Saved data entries
- - - - - - -
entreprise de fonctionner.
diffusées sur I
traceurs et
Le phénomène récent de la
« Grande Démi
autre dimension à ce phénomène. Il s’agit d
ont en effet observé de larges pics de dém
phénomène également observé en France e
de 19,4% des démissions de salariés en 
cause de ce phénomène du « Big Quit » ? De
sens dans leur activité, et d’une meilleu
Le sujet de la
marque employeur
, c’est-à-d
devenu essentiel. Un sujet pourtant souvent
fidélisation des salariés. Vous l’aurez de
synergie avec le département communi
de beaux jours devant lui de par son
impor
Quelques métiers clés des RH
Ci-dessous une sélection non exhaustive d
- - - - - - -
The problem:
Repeat all of the entries exactly.

Solution for this problem:
entreprise de fonctionner.
diffusées sur I
traceurs et
Le phénomène récent de la
« Grande Démi
autre dimension à ce phénomène. Il s’agit d
ont en effet observé de larges pics de dém
phénomène également observé en France e
de 19,4% des démissions de salariés en 
cause de ce phénomène du « Big Quit » ? De
sens dans leur activité, et d’une meilleu
Le sujet de la
marque employeur
, c’est-à-d
devenu essentiel. Un sujet pourtant souvent
fidélisation des salariés. Vous l’aurez de
synergie avec le département communi
de beaux jours devant lui de par son
impor
Quelques métiers clés des RH
Ci-dessous une sélection non exhaustive d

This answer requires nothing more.